Here’s to being single and fabulous! When you love yourself, people can’t help but love you too.. Don’t settle for anything less than you deserve! and Happy Valentines
[...] called “Why I rather remain single” in my head. Then found out that Ideasmithy wrote a similar post herself. Here’s to sexy, sultry, single women who like men but who aren’t bummed out [...]
The greatest love of all, as Whitney Houston once sang, is learning to love yourself.
Stay single!
Your reasons are all wrong, you know.
or is it commitment phobia which normally guys suffer?
@ Ranjan: That above all things. Though you don’t have to stay single to love yourself. It is easier though, I admit.
@ Ninja: Are they? What about your reasons for wanting a woman?
@ Sherriff: That then, is their problem.
fun post, but i have a problem with your usage of the phrase “man-hating feminist”. feminism is not about hating men…
Haha!!
Well said!
@ sudha: Point taken. I was quoting the common stereotype imposed on me, verbatim.
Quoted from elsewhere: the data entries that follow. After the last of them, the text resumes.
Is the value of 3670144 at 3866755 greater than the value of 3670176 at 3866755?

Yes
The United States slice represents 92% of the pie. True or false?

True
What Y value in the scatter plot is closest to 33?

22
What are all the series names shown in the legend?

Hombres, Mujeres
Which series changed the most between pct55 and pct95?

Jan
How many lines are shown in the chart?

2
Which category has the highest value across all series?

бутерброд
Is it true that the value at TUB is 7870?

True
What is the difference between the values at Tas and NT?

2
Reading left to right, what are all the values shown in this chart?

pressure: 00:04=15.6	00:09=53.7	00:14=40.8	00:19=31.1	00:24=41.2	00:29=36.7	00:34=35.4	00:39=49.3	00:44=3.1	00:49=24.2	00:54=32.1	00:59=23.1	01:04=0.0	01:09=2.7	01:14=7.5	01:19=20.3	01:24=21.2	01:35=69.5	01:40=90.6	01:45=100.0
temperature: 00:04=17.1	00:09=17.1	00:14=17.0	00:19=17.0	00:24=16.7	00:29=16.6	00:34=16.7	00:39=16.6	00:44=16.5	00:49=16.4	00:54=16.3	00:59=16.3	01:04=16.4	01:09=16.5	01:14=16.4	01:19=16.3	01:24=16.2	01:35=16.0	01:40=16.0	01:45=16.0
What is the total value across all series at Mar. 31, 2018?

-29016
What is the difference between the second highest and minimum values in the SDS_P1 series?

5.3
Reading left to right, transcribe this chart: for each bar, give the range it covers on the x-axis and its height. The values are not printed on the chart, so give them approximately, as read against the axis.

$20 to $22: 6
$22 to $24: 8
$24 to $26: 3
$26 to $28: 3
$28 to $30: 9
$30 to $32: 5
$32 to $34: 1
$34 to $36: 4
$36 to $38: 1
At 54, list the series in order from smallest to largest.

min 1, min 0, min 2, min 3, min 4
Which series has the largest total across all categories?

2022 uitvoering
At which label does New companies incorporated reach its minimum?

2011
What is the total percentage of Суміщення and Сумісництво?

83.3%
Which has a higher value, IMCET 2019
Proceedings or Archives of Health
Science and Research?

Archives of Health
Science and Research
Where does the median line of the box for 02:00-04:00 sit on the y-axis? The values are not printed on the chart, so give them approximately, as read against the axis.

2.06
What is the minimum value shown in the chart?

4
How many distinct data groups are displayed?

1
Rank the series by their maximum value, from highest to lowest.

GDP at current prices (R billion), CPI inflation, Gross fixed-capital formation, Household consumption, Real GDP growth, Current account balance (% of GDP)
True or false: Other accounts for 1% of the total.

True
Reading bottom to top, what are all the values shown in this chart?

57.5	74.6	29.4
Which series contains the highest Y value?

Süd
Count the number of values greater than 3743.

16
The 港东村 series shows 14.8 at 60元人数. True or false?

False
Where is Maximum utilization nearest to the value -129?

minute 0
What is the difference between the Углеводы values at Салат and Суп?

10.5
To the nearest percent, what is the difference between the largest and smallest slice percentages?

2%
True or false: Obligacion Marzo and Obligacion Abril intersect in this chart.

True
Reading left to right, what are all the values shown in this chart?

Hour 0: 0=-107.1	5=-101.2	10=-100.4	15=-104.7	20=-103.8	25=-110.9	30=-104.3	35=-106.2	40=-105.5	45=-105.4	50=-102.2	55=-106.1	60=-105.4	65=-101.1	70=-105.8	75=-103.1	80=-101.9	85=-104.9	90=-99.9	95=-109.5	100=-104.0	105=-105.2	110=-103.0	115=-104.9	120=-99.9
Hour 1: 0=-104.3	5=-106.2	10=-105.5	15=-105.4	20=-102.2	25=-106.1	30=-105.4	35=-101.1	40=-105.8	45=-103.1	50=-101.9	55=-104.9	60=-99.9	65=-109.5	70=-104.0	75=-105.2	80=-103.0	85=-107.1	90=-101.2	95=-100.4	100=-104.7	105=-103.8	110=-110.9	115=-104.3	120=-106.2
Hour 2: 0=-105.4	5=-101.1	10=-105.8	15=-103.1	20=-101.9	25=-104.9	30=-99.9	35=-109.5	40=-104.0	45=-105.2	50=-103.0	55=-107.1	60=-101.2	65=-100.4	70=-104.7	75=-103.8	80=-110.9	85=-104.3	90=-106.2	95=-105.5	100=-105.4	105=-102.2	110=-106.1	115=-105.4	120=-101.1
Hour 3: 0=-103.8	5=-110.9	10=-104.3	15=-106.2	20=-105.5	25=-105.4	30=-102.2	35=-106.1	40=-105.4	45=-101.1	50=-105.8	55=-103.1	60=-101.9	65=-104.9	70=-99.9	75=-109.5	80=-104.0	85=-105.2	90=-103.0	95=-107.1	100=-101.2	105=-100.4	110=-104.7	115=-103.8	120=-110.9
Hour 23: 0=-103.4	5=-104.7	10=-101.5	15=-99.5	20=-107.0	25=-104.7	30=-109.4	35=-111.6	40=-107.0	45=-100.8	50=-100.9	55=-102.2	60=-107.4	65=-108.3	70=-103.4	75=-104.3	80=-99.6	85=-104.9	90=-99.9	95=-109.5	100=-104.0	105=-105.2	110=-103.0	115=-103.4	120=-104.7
But this is a silly post and not meant to be taken too seriously.
@ Jason:
Thengyu!
Self love is the greatest love!! ha ha…
@ Harish: I shudder to think of what you mean. Raam, raam, the evil people in this world!
Women are insane.
This article was obviously written by an insane woman.
Guys don’t get married, or you will be going to hell sooner than you think.
I’d like to answer this question:
I mean most marriages happen because the guy proposes!!! Why do men pursue a women they don’t want after all?
With my answer:
Only stupid guys propose.
Sounds pretty sane to me. Well said, at least you know what you want. There are a lot of people who choose to live confused without any question.
@ Stu: Thanks for the reply. And since blatant, semi-rude generalisations make me insane, the same applies to you. And thank you for visiting.
@ Reem:
And happily there are enough of people who want to live with insanity as well, it would seem!